◆ Your assignment ◆
Print exactly the lines that run from the one containing "pinky tip: (143, 173)" to the final line of the data, both included, and print none of the pictures.

◆ Records shown ◆
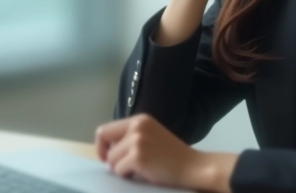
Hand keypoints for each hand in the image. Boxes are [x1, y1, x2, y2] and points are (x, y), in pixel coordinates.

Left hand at [95, 113, 234, 190]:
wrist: (193, 167)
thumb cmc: (173, 156)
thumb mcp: (151, 136)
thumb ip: (131, 137)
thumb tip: (106, 150)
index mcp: (140, 120)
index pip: (106, 129)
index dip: (102, 144)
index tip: (107, 156)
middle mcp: (136, 126)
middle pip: (103, 141)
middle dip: (108, 156)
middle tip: (119, 166)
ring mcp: (137, 141)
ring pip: (111, 159)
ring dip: (120, 168)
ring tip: (139, 169)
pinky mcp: (137, 157)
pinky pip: (118, 170)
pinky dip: (127, 175)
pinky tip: (143, 173)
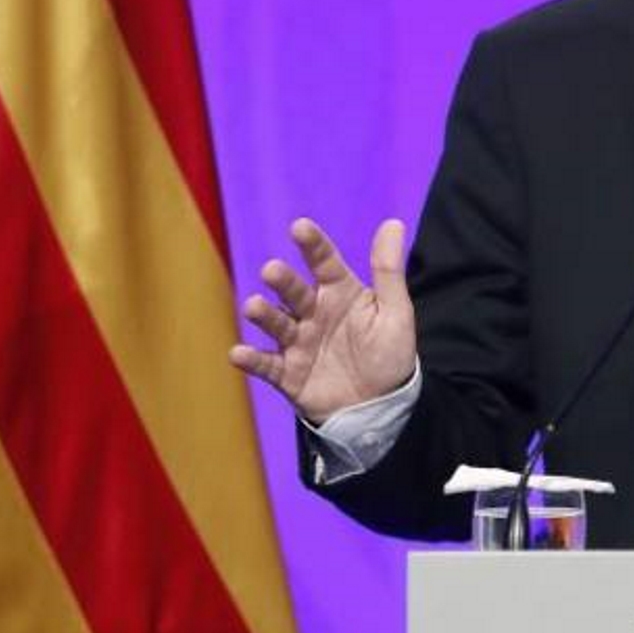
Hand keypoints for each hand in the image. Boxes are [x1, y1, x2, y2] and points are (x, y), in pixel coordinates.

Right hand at [230, 218, 416, 423]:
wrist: (380, 409)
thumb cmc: (389, 355)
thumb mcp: (395, 313)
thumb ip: (389, 271)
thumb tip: (393, 223)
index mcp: (340, 293)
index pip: (324, 263)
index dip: (313, 245)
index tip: (300, 227)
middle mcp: (314, 313)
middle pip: (294, 291)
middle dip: (283, 281)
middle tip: (272, 271)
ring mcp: (298, 342)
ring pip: (276, 323)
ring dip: (263, 315)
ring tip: (254, 307)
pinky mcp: (287, 374)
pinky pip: (266, 365)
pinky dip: (252, 360)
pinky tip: (238, 353)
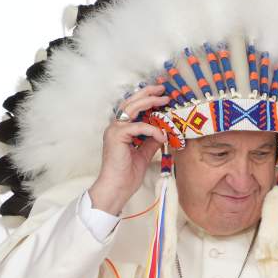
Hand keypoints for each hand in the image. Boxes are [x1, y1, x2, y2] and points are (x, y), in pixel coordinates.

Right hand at [87, 85, 168, 215]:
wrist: (117, 188)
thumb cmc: (128, 173)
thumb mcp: (145, 152)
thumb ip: (152, 139)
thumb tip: (164, 129)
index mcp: (120, 129)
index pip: (133, 108)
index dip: (146, 99)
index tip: (162, 95)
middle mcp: (115, 127)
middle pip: (130, 102)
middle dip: (147, 93)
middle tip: (163, 89)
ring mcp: (114, 130)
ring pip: (131, 108)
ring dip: (149, 102)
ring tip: (164, 100)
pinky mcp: (116, 136)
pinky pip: (139, 126)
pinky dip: (152, 129)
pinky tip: (162, 135)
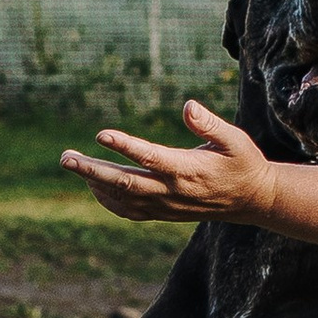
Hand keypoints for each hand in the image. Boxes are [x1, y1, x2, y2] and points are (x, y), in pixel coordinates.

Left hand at [59, 96, 279, 226]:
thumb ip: (210, 124)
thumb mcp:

◆ Completed exercise ◆
pinky tip: (143, 173)
Hand keypoints for each hand in the image. Boxes are [x1, y1, x2, y2] and points are (x, y), in pixel coordinates.

Right hand at [230, 218, 416, 423]:
wrist: (380, 409)
thumb cmc: (389, 355)
thumb mcp: (395, 313)
thumb ip: (389, 271)
thumb tip: (393, 223)
index mcp: (340, 293)
index pip: (324, 263)
index dip: (313, 245)
index tip: (300, 227)
middle mcp: (314, 313)
middle pip: (294, 291)
middle dip: (283, 281)
middle tip: (272, 271)
ring mcp: (298, 342)
ring pip: (276, 323)
ring dip: (263, 315)
ring tip: (254, 307)
pinky mcp: (287, 374)
pinky pip: (266, 365)
pinky dip: (252, 360)
pinky tip: (238, 353)
Hand keypoints for each hand in the image. Boxes are [x1, y1, x2, y2] and points are (x, y), in pixel coordinates.

Right hand at [87, 85, 168, 215]:
wrist: (117, 188)
thumb cmc: (128, 173)
thumb mcp: (145, 152)
thumb ip: (152, 139)
thumb tip: (164, 129)
index mcp: (120, 129)
index pip: (133, 108)
index dip: (146, 99)
index tip: (162, 95)
middle mcp: (115, 127)
middle pip: (130, 102)
middle dip: (147, 93)
middle tip: (163, 89)
ring mcp: (114, 130)
ring pip: (131, 108)
ring dip: (149, 102)
ring tip: (164, 100)
pinky mcp: (116, 136)
pinky pip: (139, 126)
pinky dip: (152, 129)
pinky tip: (162, 135)
Hand keypoints for each hand in the image. Boxes are [x1, y1, x2, y2] and points are (x, y), in pixel coordinates.

Left hand at [59, 96, 279, 226]:
thumb ip: (210, 124)
thumb mcp:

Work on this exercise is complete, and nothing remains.